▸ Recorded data
----------
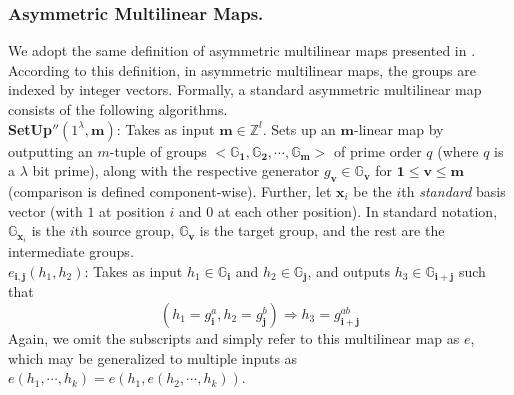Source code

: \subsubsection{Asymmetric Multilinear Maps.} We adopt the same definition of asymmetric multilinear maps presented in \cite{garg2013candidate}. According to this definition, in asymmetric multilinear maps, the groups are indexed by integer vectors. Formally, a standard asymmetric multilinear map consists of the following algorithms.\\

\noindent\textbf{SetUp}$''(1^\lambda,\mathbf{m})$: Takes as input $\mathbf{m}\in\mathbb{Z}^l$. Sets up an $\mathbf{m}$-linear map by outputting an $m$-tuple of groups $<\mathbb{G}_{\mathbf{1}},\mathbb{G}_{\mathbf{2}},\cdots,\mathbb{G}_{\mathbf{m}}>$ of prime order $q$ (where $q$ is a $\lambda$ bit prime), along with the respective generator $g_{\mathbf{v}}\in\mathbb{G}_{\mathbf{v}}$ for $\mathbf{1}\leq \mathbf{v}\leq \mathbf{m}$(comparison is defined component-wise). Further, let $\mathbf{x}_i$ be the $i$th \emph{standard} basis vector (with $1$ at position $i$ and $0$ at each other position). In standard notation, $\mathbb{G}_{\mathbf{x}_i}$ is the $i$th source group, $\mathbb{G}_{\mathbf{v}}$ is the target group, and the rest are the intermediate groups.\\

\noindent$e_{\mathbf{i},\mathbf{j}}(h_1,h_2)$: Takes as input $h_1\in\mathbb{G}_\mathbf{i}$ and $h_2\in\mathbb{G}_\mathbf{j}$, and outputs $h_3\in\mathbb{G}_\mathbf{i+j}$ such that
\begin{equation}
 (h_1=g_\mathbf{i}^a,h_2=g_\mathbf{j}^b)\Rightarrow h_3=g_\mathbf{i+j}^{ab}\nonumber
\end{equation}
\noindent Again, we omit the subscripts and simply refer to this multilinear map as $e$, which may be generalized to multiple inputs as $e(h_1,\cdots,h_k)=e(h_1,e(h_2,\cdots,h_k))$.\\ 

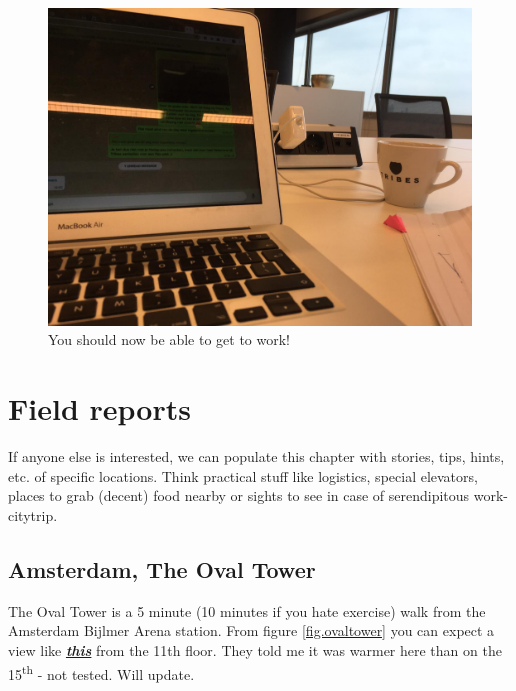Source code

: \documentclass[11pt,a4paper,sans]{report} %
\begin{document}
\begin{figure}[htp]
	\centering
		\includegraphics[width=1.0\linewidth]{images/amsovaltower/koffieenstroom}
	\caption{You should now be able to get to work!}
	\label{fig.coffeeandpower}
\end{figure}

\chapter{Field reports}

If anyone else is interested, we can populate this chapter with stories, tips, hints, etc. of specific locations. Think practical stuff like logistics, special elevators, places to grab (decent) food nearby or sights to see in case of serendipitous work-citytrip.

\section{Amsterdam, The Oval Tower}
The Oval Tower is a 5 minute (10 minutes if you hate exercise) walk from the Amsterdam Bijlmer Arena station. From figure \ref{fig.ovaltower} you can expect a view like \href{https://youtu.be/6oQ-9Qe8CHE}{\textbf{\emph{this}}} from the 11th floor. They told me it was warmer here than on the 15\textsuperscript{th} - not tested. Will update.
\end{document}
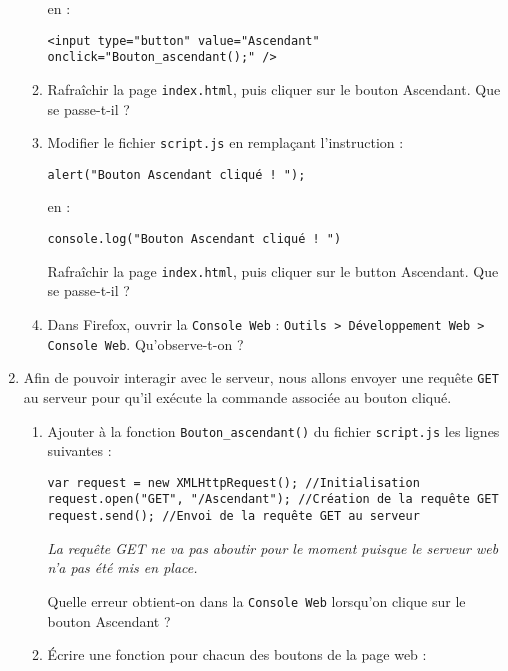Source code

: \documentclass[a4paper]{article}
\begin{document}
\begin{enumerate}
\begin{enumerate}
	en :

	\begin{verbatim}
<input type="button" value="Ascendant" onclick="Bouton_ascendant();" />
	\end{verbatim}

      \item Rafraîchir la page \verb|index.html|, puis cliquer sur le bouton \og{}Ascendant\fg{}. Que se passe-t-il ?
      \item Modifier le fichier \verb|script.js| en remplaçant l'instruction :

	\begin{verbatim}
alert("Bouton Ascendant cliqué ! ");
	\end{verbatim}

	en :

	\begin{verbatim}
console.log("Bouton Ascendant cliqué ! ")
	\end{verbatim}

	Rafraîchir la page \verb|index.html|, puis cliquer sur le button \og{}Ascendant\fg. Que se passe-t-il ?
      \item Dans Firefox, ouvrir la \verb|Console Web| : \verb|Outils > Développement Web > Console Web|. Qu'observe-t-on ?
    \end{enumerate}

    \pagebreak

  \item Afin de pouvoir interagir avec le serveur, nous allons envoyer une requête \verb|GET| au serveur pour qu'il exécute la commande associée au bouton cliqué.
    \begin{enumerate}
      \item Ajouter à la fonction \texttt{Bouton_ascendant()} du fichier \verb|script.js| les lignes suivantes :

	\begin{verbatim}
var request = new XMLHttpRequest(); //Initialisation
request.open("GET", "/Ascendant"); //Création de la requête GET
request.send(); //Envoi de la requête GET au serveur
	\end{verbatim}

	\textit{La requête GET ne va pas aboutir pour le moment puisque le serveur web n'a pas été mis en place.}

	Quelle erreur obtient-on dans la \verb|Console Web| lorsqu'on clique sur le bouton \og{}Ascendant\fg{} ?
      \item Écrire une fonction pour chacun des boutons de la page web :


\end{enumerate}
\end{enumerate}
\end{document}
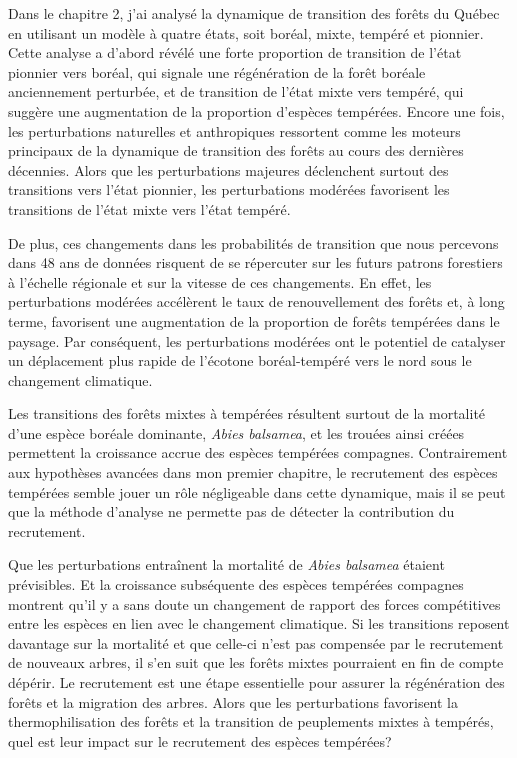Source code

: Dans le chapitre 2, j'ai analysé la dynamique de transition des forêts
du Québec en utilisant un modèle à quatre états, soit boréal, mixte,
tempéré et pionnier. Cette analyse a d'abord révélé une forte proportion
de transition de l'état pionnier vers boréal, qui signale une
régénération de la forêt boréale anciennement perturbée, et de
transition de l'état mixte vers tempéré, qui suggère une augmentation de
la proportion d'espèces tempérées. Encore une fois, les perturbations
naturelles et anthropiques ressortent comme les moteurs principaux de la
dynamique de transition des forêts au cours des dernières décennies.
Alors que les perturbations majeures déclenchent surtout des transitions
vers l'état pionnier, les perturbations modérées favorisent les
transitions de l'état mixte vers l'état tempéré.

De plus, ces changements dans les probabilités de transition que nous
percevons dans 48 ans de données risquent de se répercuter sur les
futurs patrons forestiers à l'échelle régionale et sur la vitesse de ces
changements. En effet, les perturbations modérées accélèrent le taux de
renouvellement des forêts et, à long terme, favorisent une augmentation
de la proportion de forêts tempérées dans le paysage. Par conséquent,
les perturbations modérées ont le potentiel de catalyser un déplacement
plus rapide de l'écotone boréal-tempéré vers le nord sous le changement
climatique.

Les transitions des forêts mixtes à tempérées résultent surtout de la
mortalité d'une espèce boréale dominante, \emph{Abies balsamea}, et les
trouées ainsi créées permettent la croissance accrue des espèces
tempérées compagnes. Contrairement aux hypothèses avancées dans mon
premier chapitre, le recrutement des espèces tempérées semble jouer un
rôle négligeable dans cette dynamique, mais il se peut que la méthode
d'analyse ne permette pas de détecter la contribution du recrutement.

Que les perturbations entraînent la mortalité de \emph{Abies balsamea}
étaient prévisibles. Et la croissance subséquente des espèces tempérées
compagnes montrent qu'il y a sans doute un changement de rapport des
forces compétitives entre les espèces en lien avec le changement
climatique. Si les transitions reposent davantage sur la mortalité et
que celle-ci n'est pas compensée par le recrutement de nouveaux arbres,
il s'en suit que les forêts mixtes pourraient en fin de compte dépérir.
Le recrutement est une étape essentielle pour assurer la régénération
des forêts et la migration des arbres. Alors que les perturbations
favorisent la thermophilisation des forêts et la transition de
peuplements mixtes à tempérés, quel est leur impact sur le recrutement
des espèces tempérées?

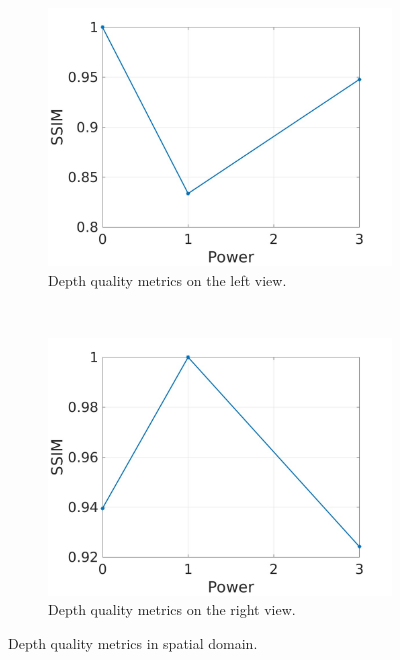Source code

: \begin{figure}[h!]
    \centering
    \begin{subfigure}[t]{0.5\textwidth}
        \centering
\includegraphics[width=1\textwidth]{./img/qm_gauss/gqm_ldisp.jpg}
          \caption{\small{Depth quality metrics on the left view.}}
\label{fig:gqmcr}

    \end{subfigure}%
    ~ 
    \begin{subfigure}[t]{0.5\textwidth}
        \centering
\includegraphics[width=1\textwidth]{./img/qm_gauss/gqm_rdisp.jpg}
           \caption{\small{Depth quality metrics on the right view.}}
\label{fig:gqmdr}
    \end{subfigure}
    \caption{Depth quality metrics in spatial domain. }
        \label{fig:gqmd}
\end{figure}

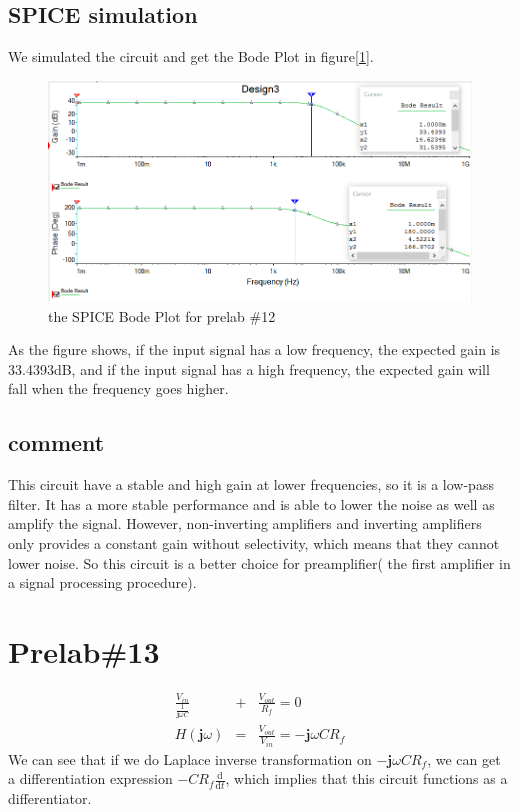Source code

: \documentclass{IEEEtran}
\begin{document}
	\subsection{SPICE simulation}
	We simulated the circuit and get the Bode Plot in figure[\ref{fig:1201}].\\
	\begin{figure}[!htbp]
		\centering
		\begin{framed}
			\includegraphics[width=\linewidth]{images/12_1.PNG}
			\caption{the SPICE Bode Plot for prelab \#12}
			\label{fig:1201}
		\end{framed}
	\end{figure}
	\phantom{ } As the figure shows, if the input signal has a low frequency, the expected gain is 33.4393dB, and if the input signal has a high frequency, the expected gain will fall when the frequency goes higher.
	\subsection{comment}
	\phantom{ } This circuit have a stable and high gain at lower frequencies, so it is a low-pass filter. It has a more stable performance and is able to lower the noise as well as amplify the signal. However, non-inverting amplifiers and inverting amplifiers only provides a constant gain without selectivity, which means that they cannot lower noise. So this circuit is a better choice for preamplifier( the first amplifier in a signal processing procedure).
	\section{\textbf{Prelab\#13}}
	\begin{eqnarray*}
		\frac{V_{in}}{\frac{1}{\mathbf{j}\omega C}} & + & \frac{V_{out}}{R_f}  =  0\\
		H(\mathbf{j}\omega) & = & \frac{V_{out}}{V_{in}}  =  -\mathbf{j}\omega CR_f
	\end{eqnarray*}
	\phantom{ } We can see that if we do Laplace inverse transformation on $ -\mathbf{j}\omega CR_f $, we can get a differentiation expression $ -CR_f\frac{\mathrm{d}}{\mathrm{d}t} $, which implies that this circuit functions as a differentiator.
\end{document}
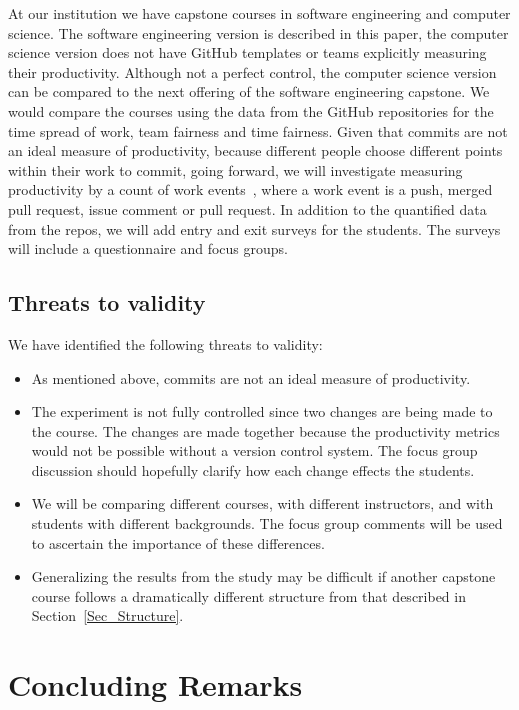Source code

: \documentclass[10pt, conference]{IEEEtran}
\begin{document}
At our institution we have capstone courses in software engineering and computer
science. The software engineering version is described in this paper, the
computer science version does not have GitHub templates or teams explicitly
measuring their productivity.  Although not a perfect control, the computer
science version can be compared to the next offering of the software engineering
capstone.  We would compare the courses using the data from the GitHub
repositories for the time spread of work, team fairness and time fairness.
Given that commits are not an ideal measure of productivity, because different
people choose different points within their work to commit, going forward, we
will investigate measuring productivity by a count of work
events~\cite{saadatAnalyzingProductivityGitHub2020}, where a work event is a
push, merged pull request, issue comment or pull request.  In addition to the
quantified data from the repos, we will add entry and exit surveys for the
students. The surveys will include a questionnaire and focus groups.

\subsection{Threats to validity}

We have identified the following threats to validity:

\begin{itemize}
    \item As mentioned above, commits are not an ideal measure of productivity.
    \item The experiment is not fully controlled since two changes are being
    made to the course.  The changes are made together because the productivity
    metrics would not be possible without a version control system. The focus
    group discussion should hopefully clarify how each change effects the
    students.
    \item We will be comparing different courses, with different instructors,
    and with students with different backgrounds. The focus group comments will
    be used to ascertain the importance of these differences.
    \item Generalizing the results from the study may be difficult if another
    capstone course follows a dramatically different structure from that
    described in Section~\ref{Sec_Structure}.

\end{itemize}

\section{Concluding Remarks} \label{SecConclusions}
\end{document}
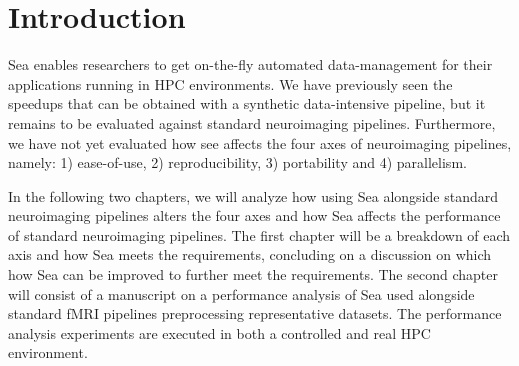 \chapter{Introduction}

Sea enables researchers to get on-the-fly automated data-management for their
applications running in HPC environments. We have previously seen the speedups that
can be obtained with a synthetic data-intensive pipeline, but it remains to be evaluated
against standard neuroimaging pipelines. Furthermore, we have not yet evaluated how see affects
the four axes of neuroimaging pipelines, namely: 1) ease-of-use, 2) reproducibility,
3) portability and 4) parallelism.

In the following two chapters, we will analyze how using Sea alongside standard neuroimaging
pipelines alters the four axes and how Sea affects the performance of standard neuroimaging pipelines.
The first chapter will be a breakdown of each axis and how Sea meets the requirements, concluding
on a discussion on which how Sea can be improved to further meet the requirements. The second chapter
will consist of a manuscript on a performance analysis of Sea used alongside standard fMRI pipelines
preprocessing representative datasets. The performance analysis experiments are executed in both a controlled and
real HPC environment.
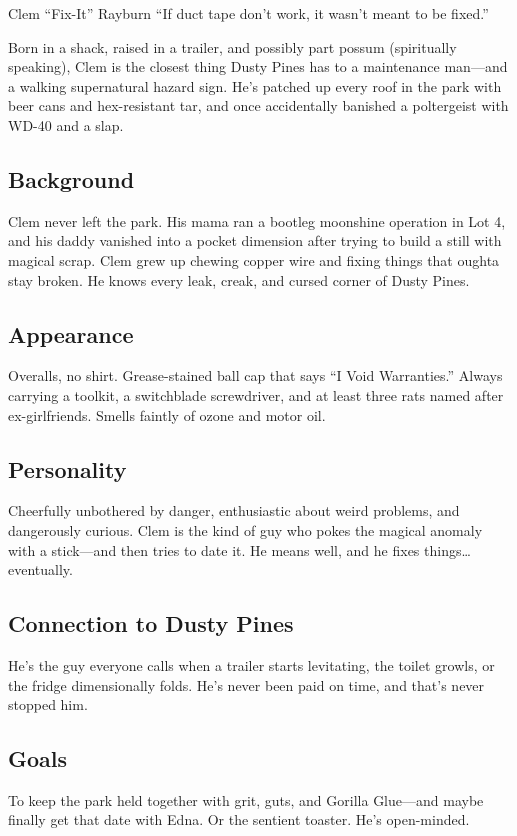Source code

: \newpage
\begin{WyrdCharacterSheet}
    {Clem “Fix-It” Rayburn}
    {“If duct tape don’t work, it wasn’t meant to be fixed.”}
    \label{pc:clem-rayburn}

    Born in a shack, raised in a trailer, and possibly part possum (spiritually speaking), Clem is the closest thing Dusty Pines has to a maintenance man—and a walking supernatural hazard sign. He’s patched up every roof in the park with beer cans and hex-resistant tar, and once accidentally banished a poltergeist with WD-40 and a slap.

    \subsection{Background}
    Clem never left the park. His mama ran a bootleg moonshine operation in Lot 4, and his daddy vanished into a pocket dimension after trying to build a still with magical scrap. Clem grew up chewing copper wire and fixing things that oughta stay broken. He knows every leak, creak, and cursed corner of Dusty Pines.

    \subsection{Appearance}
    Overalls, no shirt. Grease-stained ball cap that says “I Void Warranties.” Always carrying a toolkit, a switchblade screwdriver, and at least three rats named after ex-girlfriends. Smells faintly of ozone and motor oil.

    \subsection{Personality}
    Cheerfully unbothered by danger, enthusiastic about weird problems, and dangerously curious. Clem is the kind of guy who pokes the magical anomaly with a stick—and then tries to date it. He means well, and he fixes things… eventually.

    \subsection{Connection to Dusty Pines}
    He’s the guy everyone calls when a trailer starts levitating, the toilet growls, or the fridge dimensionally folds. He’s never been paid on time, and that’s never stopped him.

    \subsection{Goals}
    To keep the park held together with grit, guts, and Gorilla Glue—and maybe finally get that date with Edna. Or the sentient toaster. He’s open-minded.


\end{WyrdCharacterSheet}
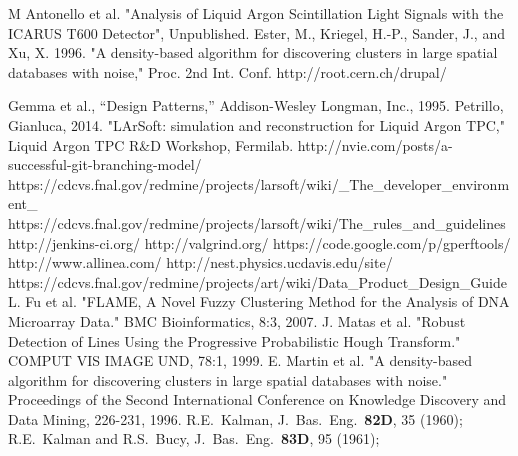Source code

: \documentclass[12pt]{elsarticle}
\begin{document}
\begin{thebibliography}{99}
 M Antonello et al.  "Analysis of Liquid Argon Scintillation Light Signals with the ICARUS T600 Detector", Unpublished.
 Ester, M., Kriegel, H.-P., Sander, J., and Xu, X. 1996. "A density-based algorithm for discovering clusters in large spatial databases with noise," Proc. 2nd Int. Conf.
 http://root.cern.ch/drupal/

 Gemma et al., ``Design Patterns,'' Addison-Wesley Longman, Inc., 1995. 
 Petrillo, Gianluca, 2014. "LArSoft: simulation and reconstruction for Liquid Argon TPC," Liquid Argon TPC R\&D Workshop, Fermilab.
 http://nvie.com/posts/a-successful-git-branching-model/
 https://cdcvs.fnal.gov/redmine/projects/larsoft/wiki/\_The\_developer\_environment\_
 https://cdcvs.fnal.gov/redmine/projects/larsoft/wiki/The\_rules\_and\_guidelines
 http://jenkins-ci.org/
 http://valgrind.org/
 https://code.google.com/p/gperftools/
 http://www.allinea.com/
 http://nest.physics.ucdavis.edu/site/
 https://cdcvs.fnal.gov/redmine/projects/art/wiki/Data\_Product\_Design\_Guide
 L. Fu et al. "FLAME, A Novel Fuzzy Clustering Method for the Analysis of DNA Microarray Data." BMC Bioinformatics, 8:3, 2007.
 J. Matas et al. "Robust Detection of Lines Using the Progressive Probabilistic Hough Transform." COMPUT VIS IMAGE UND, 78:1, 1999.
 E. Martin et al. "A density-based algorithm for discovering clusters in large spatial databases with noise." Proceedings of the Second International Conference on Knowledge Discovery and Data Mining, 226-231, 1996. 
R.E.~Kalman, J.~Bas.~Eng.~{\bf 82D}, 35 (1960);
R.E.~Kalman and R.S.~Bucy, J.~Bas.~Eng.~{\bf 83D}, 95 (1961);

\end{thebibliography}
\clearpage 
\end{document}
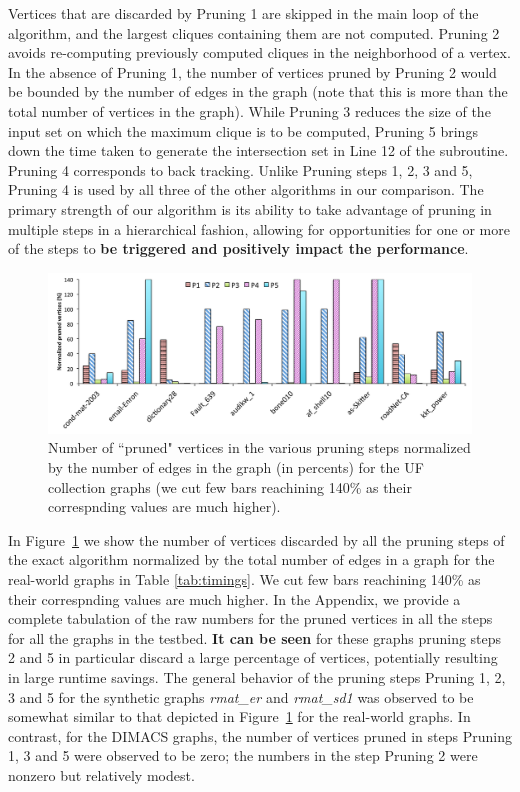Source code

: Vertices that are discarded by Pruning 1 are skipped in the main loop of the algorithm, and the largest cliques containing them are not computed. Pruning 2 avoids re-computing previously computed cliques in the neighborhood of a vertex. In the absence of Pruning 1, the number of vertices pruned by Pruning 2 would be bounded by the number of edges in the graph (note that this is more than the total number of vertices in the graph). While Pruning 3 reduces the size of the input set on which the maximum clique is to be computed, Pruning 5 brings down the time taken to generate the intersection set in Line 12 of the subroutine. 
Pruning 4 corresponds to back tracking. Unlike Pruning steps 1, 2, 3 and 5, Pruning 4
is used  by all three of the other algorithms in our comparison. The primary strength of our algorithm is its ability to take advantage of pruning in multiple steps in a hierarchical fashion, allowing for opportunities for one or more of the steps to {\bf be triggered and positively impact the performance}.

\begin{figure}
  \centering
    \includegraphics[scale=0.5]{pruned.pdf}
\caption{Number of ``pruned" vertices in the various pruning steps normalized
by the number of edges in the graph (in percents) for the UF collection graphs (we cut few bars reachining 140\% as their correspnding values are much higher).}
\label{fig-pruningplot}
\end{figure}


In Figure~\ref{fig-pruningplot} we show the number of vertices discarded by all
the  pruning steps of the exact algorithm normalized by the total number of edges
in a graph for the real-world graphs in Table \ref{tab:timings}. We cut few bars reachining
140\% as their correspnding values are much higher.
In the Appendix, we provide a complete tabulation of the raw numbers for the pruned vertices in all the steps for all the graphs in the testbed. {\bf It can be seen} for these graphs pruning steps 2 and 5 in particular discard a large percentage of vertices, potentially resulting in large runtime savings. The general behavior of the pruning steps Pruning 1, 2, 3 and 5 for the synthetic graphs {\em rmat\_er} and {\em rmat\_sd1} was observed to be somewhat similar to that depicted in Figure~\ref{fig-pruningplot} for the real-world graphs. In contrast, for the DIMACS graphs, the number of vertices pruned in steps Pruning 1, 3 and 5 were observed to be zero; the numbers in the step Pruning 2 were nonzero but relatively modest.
----------
▸ Your instructions
For this exercise, output exactly the lines above from the line with "vers l'état pionnier, les" to the line with "Que les perturbations entraînent", counting both, and leave out the rest.

▸ Answer to this exercise
vers l'état pionnier, les perturbations modérées favorisent les
transitions de l'état mixte vers l'état tempéré.

De plus, ces changements dans les probabilités de transition que nous
percevons dans 48 ans de données risquent de se répercuter sur les
futurs patrons forestiers à l'échelle régionale et sur la vitesse de ces
changements. En effet, les perturbations modérées accélèrent le taux de
renouvellement des forêts et, à long terme, favorisent une augmentation
de la proportion de forêts tempérées dans le paysage. Par conséquent,
les perturbations modérées ont le potentiel de catalyser un déplacement
plus rapide de l'écotone boréal-tempéré vers le nord sous le changement
climatique.

Les transitions des forêts mixtes à tempérées résultent surtout de la
mortalité d'une espèce boréale dominante, \emph{Abies balsamea}, et les
trouées ainsi créées permettent la croissance accrue des espèces
tempérées compagnes. Contrairement aux hypothèses avancées dans mon
premier chapitre, le recrutement des espèces tempérées semble jouer un
rôle négligeable dans cette dynamique, mais il se peut que la méthode
d'analyse ne permette pas de détecter la contribution du recrutement.

Que les perturbations entraînent la mortalité de \emph{Abies balsamea}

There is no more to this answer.